Collective swimming behavior of zooplankton in turbulence

Calanoid copepods usually outnumber all other marine zooplankton and represent a major food source for planktivorous organisms such as fish larvae and Mysidacea. Their important role at the basis of the food chain has prompted great effort to better understand their ecology.

Because of their limited swimming abilities, calanoid copepods generally drift with the flow and follow the movement of water masses. But these small organisms are not totally passive. They swim actively to explore and exploit their environment and to interact with other zooplankters i.e. to escape from predators or to make contact with nearby conspecific organisms. Swimming behavior contributed much to the evolutionary success of calanoid copepods, and has attracted considerable interest from both the oceanography and the physical ecology communities. One reason for this interest is the complex interplay between their self-induced motion and the hydrodynamic features of the background flow. Another reason is the multifactorial relationship between their individual motion, best described at the scale of a few centimeters, and large-scale population behaviors, which occur over impressive distances and which seem disproportionate to the small size of these organisms and to their typical swimming velocity (on the order of a few millimeters per second). Such large-scale population features that originate from individual motion include for instance vertical migrations spanning tens of meters in the open ocean and in macrotidal estuaries, depth maintenance by vigorous swimming against upwelling tidal fronts, or accumulation along phytoplankton layers.

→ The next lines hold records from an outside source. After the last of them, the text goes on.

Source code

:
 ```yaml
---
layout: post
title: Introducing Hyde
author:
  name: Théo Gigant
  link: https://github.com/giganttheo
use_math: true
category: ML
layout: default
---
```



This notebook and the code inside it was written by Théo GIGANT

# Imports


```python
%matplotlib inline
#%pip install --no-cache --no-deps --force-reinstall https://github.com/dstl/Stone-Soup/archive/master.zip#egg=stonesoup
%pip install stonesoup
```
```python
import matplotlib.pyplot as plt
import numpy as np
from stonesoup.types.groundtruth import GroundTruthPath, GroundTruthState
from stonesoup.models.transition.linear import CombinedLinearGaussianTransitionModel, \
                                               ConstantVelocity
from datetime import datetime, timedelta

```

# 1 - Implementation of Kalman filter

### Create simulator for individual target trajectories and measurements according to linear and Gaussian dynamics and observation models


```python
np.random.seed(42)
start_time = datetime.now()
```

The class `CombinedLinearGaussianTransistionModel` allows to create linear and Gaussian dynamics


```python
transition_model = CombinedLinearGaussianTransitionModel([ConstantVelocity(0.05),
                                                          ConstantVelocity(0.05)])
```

In relatively calm conditions such as those prevailing above the pycnocline in a stratified water column where turbulence is minimal, or during the tidal current reversal associated with the absence of flow in megatidal estuaries, the behavior of calanoid copepods can be relatively independent from the motion of the background flow. However, beside these particular cases, copepods spend most of their life in a turbulent environment. In turbulence, advection due to flow motion unsettles the innate kinematic and geometrical characteristics of their self-induced motion. Studying the interplay between flow and copepod swimming behavior is of considerable ecological importance but because of the difficulties of following their individual motion in three dimensions, such information has remained elusive.

Measurements with swimming copepods
Our installation includes four Mikrotron EoSens® cameras placed at different viewing angles. They record on two arrays of SSD (IO Industries) at up to 500 Hz and at a resolution of 1280x1024 pixels. Illumination is provided by a high-power infrared diode or by a pulsed laser.  

Three-dimensional particle tracking velocimetry offers the advantage that it allows the fully-automatic processing of long sequences of stereoscopic images from which the position of a large number of particles and their trajectories in the three-dimensional space can be automatically recovered. The method allows observing several hundreds of copepods swimming simultaneously. Our group uses the hardware and software solutions developed at the Institute of Environmental Engineering to reconstruct the trajectories of copepods swimming freely in turbulence. We couple high-frequency recording with long recording durations for a reliable description of copepod kinematics. From the trajectories we obtain Lagrangian quantities of interest such as velocity, acceleration and motion complexity. We study the kinematic and diffusive properties of their motion in turbulence to better understand how these small animals perform in their natural environment, and how large-scale population features can arise from small-scale individual motion.

Copepod trajectories
Subset of trajectories displayed by Eurytemora affinis females swimming freely in a 1L aquarium. Coordinates are in mm.

Behavioral toxicology is our second line of research. Calanoid copepods are attractive model organisms because of the sensitivity of their behavior to the physical and chemical features of their environment and because of the significance of self-induced motion in their ecology. We study how copepods react to the mixture of pollutants found in their environment, and how behavioral impairments affect ecological processes within the plankton community. We use both microscopy imaging and particle tracking velocimetry to develop new techniques that allow more realistic exposure conditions and an accurate quantification of behavioral impairments. Our current research focuses on behavioral alterations caused by manufactured nanomaterial at concentrations that are not considered toxic. Changes in swimming behavior may impair the ability of planktonic copepods to interact with their environment and with other organisms, with possible impacts on population dynamics and community structure. In this project, we  collaborate with the external pageLaboratory of Oceanography and Geosciences (University of Lille 1, group of Pr. Souissi) which has implemented a three-camera particle tracking system. The recording duration is about five hours at one megapixel resolution and 60 frames per second. The system is composed of three AVT GE 1050 cameras that record on a SSD array.

LOG PTV setup
Three-camera particle tracking velocimetry system at Lille University.